American artist Cy Twombly made the kind of art that celebrates what it is to be an artist, with wild scribbles, streaks and swipes applied with a raw and primal energy. Twombly made his name during the 1950s as a leading member of the second-wave Abstract Expressionist school, alongside Robert Motherwell, Helen Frankenthaler and Robert Rauschenberg. But he spent much of his later life in Italy, where he interwove classical ideas into his abstract art. He then began painting with an increasingly spontaneous language, and shockingly bright shades of pink and purple like DAHLIA. Flowers were a recurring theme in his later art, but they were far from pretty and sentimental, instead expressing the messy, tactile, and all-consuming qualities of the natural world.
Twombly was born in Virginia in 1928, and went on to train as an artist in Boston and New York. It was Twombly’s close friend, Robert Rauschenberg who persuaded Twombly to attend art classes at Black Mountain College. From there Twombly went on to travel throughout Italy, soaking up the way classical art told mythological stories with energised bodies and wild drapes of fabric. The art that Twombly subsequently made was filled with swooping and looping lines in grey graphite that form a kind of rudimentary hand-writing, coupled with streaks of sharp colour. After building up a reputation as a leader in the 1950s New York school, Twombly would thereafter spend the rest of his life living between Italy and the United States.

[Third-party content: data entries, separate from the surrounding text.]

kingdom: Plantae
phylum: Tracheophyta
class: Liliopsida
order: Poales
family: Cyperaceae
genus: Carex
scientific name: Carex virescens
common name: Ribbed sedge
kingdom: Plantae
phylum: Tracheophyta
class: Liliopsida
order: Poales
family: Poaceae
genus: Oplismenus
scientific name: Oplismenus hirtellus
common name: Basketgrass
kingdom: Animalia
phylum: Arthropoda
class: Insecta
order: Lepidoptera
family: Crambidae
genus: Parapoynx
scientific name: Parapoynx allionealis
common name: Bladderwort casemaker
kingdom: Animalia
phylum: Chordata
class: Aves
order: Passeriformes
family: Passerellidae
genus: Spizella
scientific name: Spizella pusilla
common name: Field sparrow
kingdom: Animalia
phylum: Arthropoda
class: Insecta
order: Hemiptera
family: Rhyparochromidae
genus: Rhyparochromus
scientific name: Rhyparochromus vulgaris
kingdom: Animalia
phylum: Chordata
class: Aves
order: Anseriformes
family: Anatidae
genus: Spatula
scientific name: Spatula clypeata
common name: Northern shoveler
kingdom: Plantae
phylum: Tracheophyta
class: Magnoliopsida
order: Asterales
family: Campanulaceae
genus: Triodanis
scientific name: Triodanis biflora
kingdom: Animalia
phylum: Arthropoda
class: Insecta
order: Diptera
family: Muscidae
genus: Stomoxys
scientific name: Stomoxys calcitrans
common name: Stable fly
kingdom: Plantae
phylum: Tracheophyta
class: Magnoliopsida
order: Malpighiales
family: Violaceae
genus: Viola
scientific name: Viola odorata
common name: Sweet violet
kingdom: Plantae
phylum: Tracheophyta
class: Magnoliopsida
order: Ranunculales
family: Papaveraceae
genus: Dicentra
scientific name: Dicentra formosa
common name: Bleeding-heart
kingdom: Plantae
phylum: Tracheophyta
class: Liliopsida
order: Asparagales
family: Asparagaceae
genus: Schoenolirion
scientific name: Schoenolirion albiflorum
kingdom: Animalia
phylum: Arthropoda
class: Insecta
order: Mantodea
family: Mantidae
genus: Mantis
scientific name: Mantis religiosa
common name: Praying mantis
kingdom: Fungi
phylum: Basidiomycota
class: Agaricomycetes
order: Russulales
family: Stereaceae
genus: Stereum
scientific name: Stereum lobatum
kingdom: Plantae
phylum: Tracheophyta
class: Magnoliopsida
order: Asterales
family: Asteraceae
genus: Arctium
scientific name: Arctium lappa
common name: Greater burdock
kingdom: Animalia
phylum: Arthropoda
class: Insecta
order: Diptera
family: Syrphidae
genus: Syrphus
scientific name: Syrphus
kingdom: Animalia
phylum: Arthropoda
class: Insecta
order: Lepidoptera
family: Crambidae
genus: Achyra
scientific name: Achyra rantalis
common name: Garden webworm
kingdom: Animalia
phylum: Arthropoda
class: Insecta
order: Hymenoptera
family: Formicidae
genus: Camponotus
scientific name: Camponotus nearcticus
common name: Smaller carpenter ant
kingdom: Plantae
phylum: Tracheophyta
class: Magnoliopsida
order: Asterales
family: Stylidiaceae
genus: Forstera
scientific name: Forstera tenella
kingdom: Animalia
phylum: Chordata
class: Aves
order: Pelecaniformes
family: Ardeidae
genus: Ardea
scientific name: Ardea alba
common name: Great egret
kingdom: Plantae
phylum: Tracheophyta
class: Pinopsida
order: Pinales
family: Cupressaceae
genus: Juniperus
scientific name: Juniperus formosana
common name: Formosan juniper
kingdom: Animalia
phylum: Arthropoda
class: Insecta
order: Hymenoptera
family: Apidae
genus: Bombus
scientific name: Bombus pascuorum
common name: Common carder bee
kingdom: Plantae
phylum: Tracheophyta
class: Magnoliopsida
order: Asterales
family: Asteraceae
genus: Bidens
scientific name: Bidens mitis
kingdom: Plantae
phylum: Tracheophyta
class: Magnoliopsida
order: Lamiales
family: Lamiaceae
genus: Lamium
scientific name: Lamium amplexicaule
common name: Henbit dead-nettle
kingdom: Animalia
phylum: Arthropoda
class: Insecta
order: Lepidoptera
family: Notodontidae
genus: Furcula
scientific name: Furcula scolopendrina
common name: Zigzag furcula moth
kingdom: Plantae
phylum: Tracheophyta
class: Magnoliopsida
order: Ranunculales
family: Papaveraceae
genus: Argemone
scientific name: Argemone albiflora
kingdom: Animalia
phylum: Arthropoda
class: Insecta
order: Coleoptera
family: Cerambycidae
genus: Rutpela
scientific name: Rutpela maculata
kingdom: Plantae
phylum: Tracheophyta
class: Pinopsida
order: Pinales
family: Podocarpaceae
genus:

In his later years, Twombly adopted a more fluid and painterly way of working, with larger passages of colour and broader marks. In the lively and spirited work on paper titled Naumachia, 1992, Twombly combines free-floating swirls of dark fuchsia with the blackest black, a dramatic contrast of tones that jostle against one another. Above them, we see Twombly’s trademark child-like proto-writing. The painting is named after the famous mock sea battles Romans would stage for entertainment, and Twombly’s high-contrast colour scheme here mimes the theatrical danger that such an event could convey.
In the later painting Untitled, 2001, we see Twombly toying with more intense, all-consuming colour scheme. He contrasts bright purples and pinks here with zesty yellows and oranges, building up thick and thin washes of paint in loosely applied layers and letting it run in rivulets down the painting’s surface. Here and there paint gathers in solid patches, blooming like fresh flowers. The overall result is a glorious tangle of messy marks that tap into the primal, human spirit of being alive.
In 2008 Twombly made a series of paintings, drawings and prints based on floral subjects. But he deliberately avoided making his flowers too decorative by working on huge canvases with shocking, acid-bright shades of pink, purple and yellow, and applying great gestural passages of wet, watery paint that drip in appealingly tactile ribbons down the surface of the canvas. Twombly’s rose paintings are among his finest artworks ever made, a celebration of nature in all its dirty, sensuous and tactile wonder. In many of these paintings, we also see how Twombly has masterfully interwoven hot shades of purple into his art. In Untitled (The Rose), 2008, he toys with how shades of purple and blue can dominate the canvas with luminescent light. By contrast, in The Rose, (I), 2008, Twombly builds jagged streaks of purple on top of golden yellow, suggesting the dark fleshy interior of the flower. Meanwhile, in The Rose (IV), 2008, Twombly layers bold accents of bright purple on top of dark aubergine, along with rippled, wavy ribbons of crimson red. Together, these two unlikely bright hues weave in and out of one another as if catching the light, and carrying it to the centre of the flower.